The talking over, we stood up from the table. "So you want some photos then?" said Dave, clapping his hands together. He disappeared upstairs to change, returning in a suit sharper than one of his swords and together we walked out into the front yard of Castle Camelot. Danny Photos started snapping Dave next to his mural.
"This will be a good one," I said to Dave and held one of his swords over his head. Danny snap snapped.
"This one will be better," he replied and pulled open his jacket to reveal a gun in a shoulder holster. He pulled out the gun and put it to my head. Snap snap. He then put the gun in my hand and told me to put it to his head.
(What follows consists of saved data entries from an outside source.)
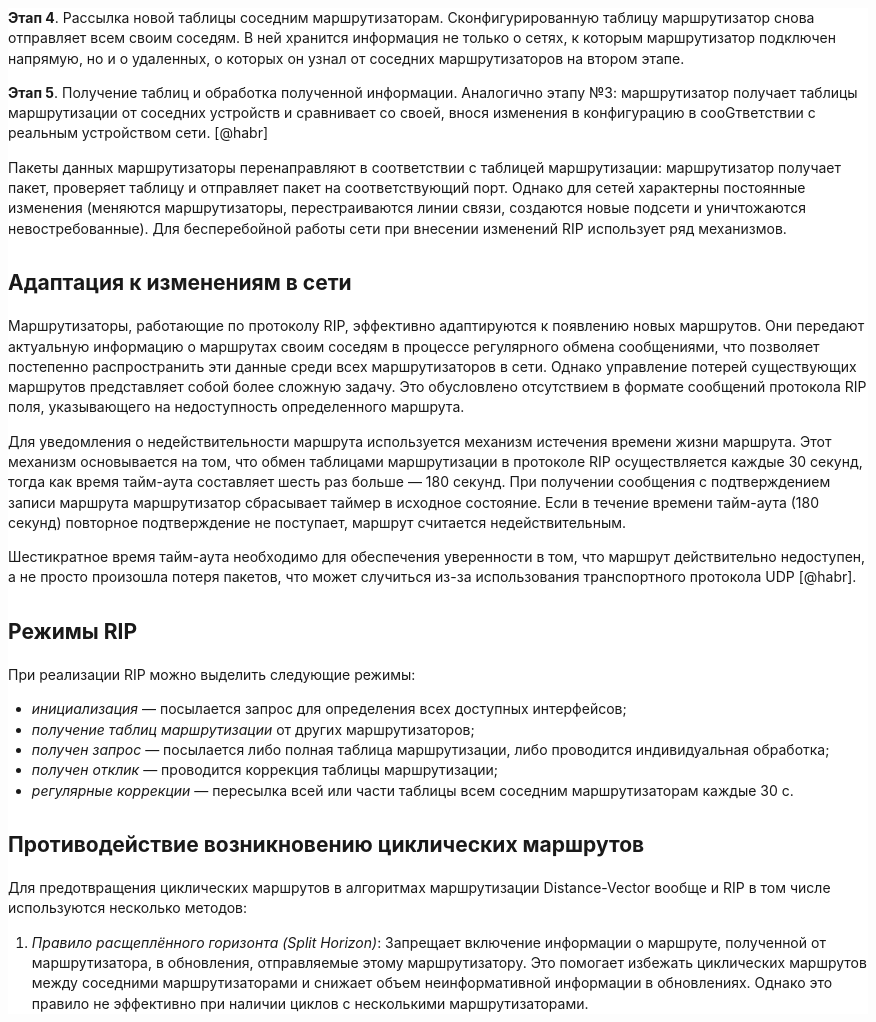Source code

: **Этап 4**. Рассылка новой таблицы соседним маршрутизаторам.  Сконфигурированную таблицу маршрутизатор снова отправляет всем своим соседям. В ней хранится информация не только о сетях, к которым маршрутизатор подключен напрямую, но и о удаленных, о которых он узнал от соседних маршрутизаторов на втором этапе.

**Этап 5**. Получение таблиц и обработка полученной информации. Аналогично этапу №3: маршрутизатор получает таблицы маршрутизации от соседних устройств и сравнивает со своей, внося изменения в конфигурацию в сооGтветствии с реальным устройством сети. [@habr]

Пакеты данных маршрутизаторы перенаправляют в соответствии с таблицей маршрутизации: маршрутизатор получает пакет, проверяет таблицу и отправляет пакет на соответствующий порт. Однако для сетей характерны постоянные изменения (меняются маршрутизаторы, перестраиваются линии связи, создаются новые подсети и уничтожаются невостребованные). Для бесперебойной работы сети при внесении изменений RIP использует ряд механизмов.

## Адаптация к изменениям в сети

Маршрутизаторы, работающие по протоколу RIP, эффективно адаптируются к появлению новых маршрутов. Они передают актуальную информацию о маршрутах своим соседям в процессе регулярного обмена сообщениями, что позволяет постепенно распространить эти данные среди всех маршрутизаторов в сети. Однако управление потерей существующих маршрутов представляет собой более сложную задачу. Это обусловлено отсутствием в формате сообщений протокола RIP поля, указывающего на недоступность определенного маршрута.

Для уведомления о недействительности маршрута используется механизм истечения времени жизни маршрута. Этот механизм основывается на том, что обмен таблицами маршрутизации в протоколе RIP осуществляется каждые 30 секунд, тогда как время тайм-аута составляет шесть раз больше — 180 секунд. При получении сообщения с подтверждением записи маршрута маршрутизатор сбрасывает таймер в исходное состояние. Если в течение времени тайм-аута (180 секунд) повторное подтверждение не поступает, маршрут считается недействительным.

Шестикратное время тайм-аута необходимо для обеспечения уверенности в том, что маршрут действительно недоступен, а не просто произошла потеря пакетов, что может случиться из-за использования транспортного протокола UDP [@habr].

## Режимы RIP 

При реализации RIP можно выделить следующие режимы:

- *инициализация* — посылается запрос для определения всех доступных интерфейсов;
- *получение таблиц маршрутизации* от других маршрутизаторов;
- *получен запрос* — посылается либо полная таблица маршрутизации, либо
проводится индивидуальная обработка;
- *получен отклик* — проводится коррекция таблицы маршрутизации;
- *регулярные коррекции* — пересылка всей или части таблицы всем соседним
маршрутизаторам каждые 30 с.

## Противодействие возникновению циклических маршрутов

Для предотвращения циклических маршрутов в алгоритмах маршрутизации Distance-Vector вообще и RIP в том числе используются несколько методов:

1. *Правило расщеплённого горизонта (Split Horizon)*: Запрещает включение информации о маршруте, полученной от маршрутизатора, в обновления, отправляемые этому маршрутизатору. Это помогает избежать циклических маршрутов между соседними маршрутизаторами и снижает объем неинформативной информации в обновлениях. Однако это правило не эффективно при наличии циклов с несколькими маршрутизаторами.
Snap snap. I’ve fired a few guns in my time but I wasn’t about to fire that one. I had absolutely no idea if I pulled the trigger, whether it would skewer the brains of one of the most feared men in Britain, or provide a light for his cigar.
We walked down the drive and took some more photos by Dave’s Porsche. "Wave to that house over the road," he said, pointing.
I waved. "Why?"
"I’m under surveillance!" He roared with laughter. Apparently the police had installed 24-hour cameras in the upstairs room of one of his neighbours. I handed Dave his gun back. "I must be doing something fucking right because they’ve been looking at me for four years and I’m still here so bollocks. Listen fucking harder!"
We accepted Dave’s offer of a lift back to Plumstead station and climbed into the Porsche, Dave pulling away at something approaching warp speed. At the junction with the main road the lion roar of the engine mellowed to a purr. A man stood talking into his mobile phone turned to look in the car. "Is that Dave Courtney? It is… Dave… Dave.. how you doing, mate?"
"Starving comfortably, starving comfortably," Dave smiled, before gunning the engine, hurtling down the road and swinging the car in by the station. "Any time you’re in town," Dave said as we jumped out, "for beers, whatever, give me a call. Yeah?"
I waved goodbye and as I walked into the station I had a perturbing sensation that that actually sounded like a whole heap of fun.